▸ **Instruction 1**: Copy the listing lines from the one containing "kingdom: Animalia" through the one containing "family: Asteraceae", both included, character for character.

▸ **Page excerpt**:

::::::

Refraction distributes EM from a point source, in this case the sun, not so hot in the IR but quite
hot in UV. Where Rayleigh scattering is quite effective, even so, UV photons have been measured 2 or 3 weeks before the rise of the sun during the long arctic night at twilight (take my word for this, no reference, guys in Antarctica may confirm this). if there is any heat effects at all it would be in the blue and beyond wavelengths, don’t expect it to be huge, but it may be an important extra forcing component especially for the Polar or Antarctic long nights.
Hank Roberts says
Steve Reynolds Says:… The half-life of CO2 in the atmosphere is …
Citation please? If you’ve come up with your own unique number from personal experiments, show us your method. Else your scientific cite?
Ray Ladbury says
Steve Reynolds said: “The half-life of CO2 in the atmosphere is much less than 80 years.”
Actually it’s over a century. You should read Spencer Weart’s history–particularly:
http://www.aip.org/history/climate/Revelle.htm
CO2 is a gift that keeps on giving. Keep in mind that the biosphere does not sequester CO2 indefinitely. In fact, more plantlife can wind up giving rise to more CH4, which has a much higher warming “bump” before it too becomes CO2. Planting trees is at most a delay, not a solution. And the oceans are already diminishing in their ability to absorb carbon.
Nick Gotts says
Re #68 (Jerry Toman)”Am I mistaken in my belief that (among other changes) we need to reduce high latitude air traffic during the winter months, when there is little sunlight to reflect and cloud cover tends to trap heat, while possibly increasing it during the summer to increase albedo over the region?”
I would think yes, with regard to the second part of your belief. Air traffic anywhere, anytime pumps more CO2 into the atmosphere, and that will be around far longer than, and so, I would think, will greatly outweigh, any possible effect of an increase in albedo so far as warming is concerned. A large part of what leaves the atmosphere will add to ocean acidification. If you’re serious about slowing AGW, don’t fly unless you absolutely have to.
Russell Seitz says
Re 59
Thanks Ray. I was not thinking of solar IR radiation, but the fact that the atmospheric 5 to 15 micron emission may be channeled up and over the apparent horizon just as the solar image is even though it is out of the line of sight.
My apologies for making the analogy mistakable for a long wave green flash- I’m wondering instead about the IR dispersion of the atmosphere considered as a pressure gradiated GRIN lens in the vibrational line regime.
Ray Ladbury says
Dylan, re #64. Actually, no, we’ve had 10 years of misinformed denialists claiming there has been no warming since 1998. 1998 was a big year for El Nino, so it is an outlier. You could look this stuff up on this site if your were so inclined.
Barton Paul Levenson says
Steve Reynolds writes:
[[The half-life of CO2 in the atmosphere is much less than 80 years.]]
Try 200.
Ike Solem says
The problem really seems to be with the AP reporter’s interpretation of the paper. What exactly does the phrase “natural and cyclic behavior” mean? The implication is that natural and cyclic behavior does not involve global warming.

::::::

(Records)
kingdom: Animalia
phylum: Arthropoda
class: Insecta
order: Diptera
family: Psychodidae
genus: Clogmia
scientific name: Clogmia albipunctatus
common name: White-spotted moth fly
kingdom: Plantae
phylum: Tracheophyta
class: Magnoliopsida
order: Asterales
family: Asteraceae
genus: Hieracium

::::::

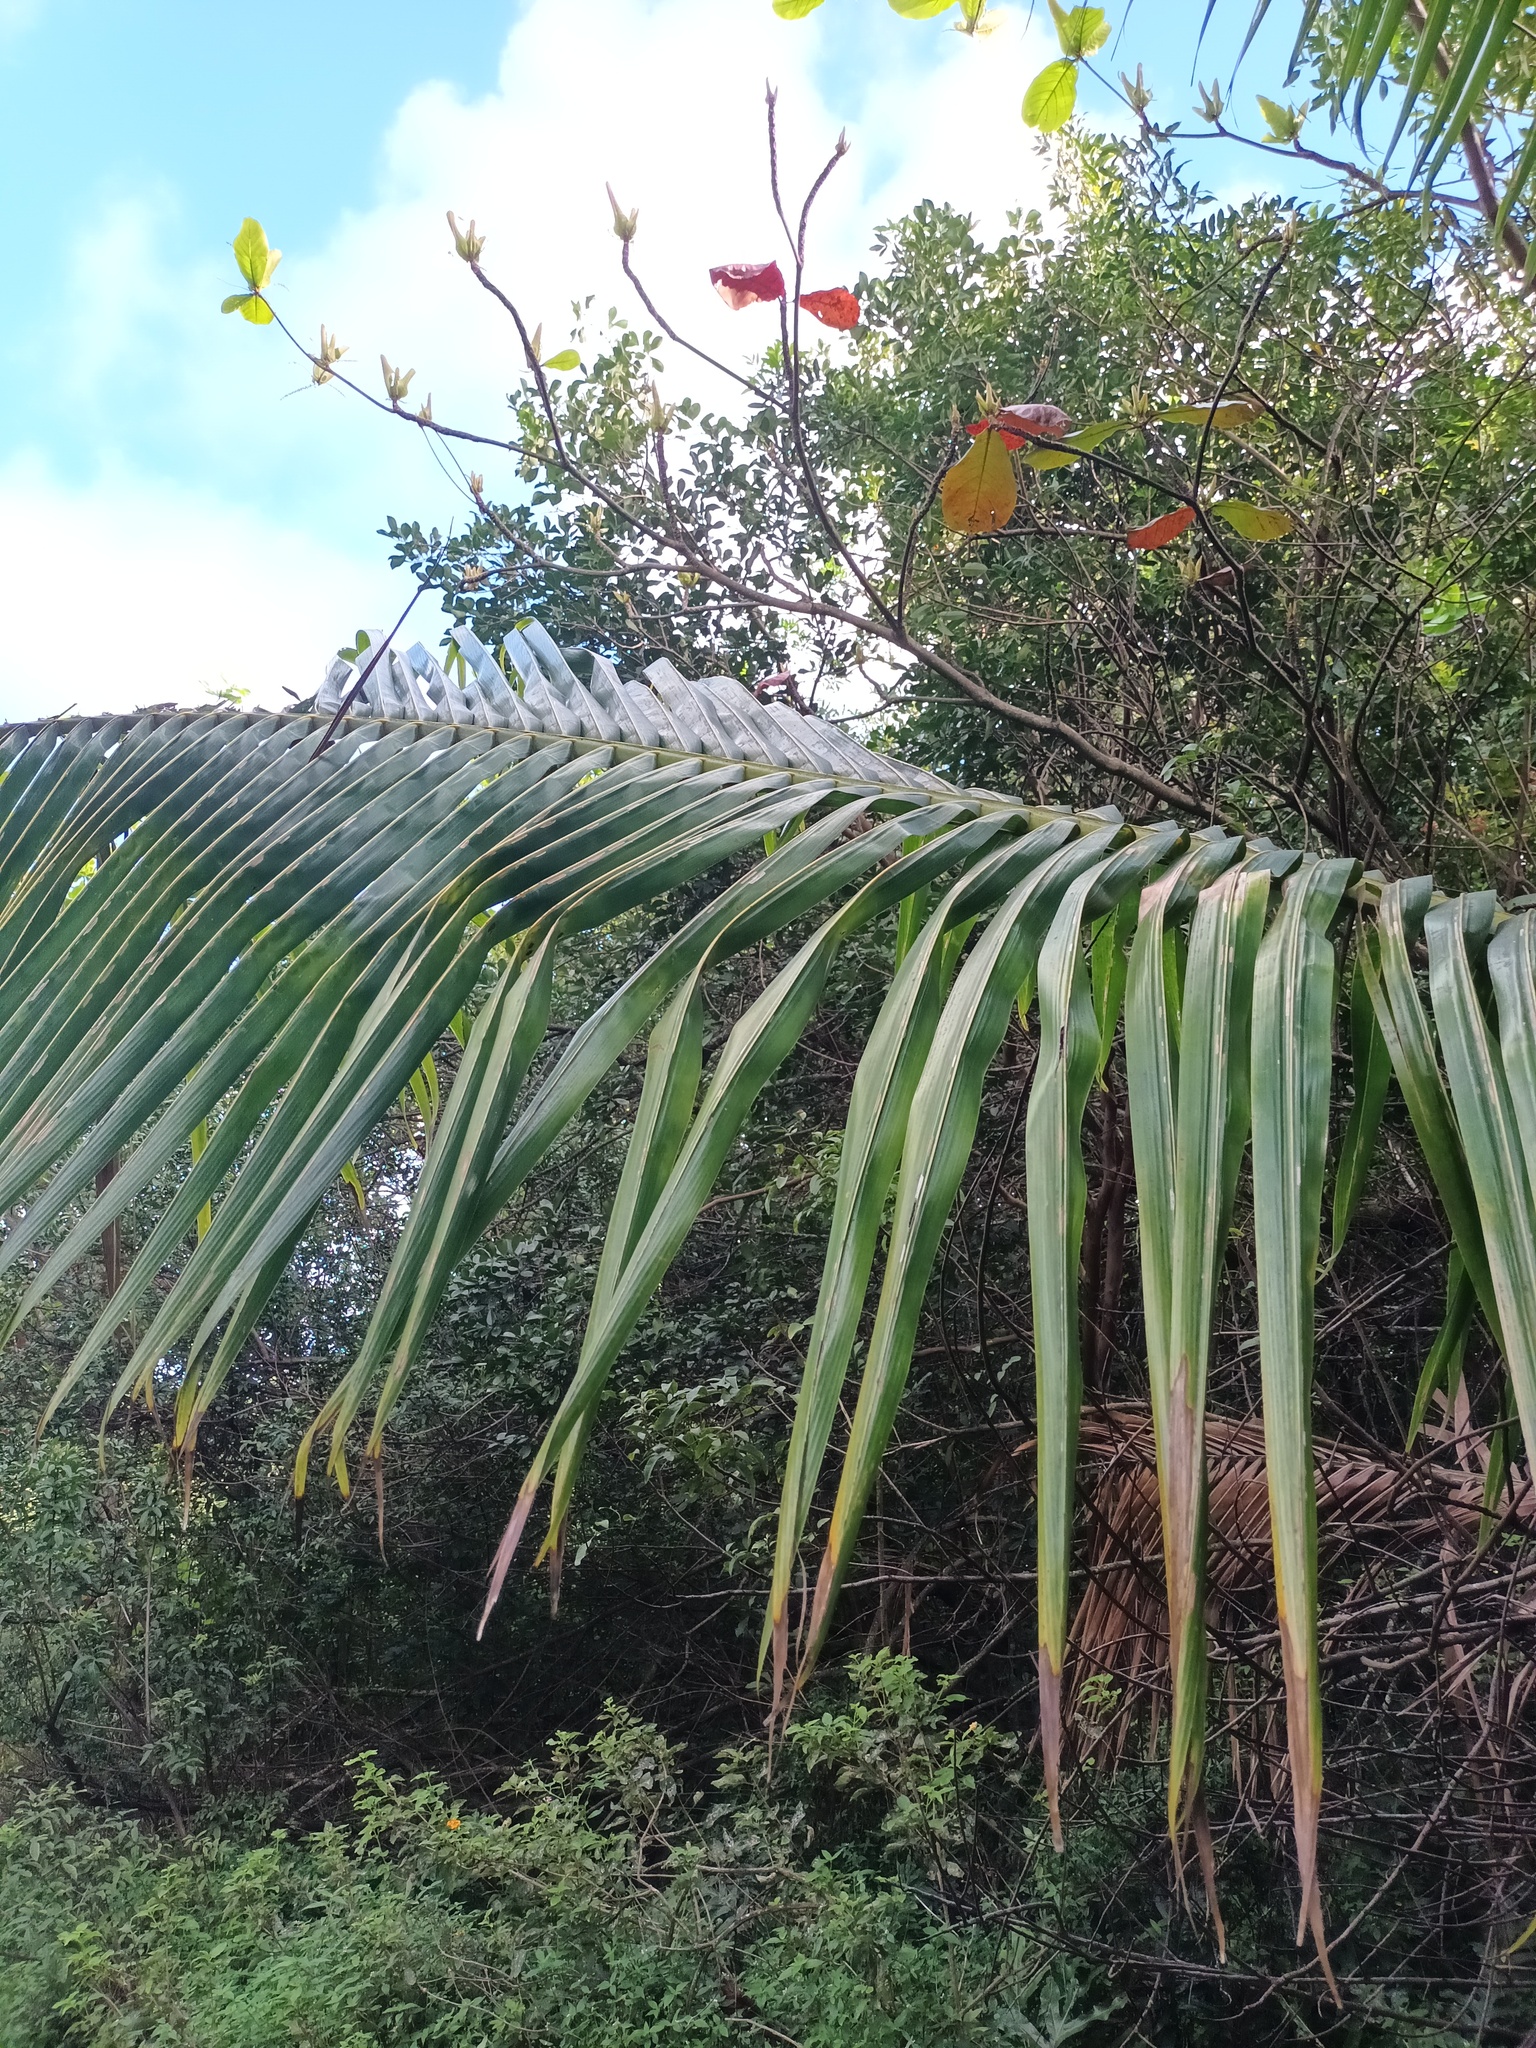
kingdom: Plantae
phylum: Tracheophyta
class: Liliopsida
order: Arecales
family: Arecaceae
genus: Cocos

::::::

▸ **Instruction 2**: In the climate comment thread, how long does Ray Ladbury say the half-life of CO2 in the atmosphere is?

▸ **Task response 1**:
kingdom: Animalia
phylum: Arthropoda
class: Insecta
order: Diptera
family: Psychodidae
genus: Clogmia
scientific name: Clogmia albipunctatus
common name: White-spotted moth fly
kingdom: Plantae
phylum: Tracheophyta
class: Magnoliopsida
order: Asterales
family: Asteraceae

▸ **Task response 2**: Over a century.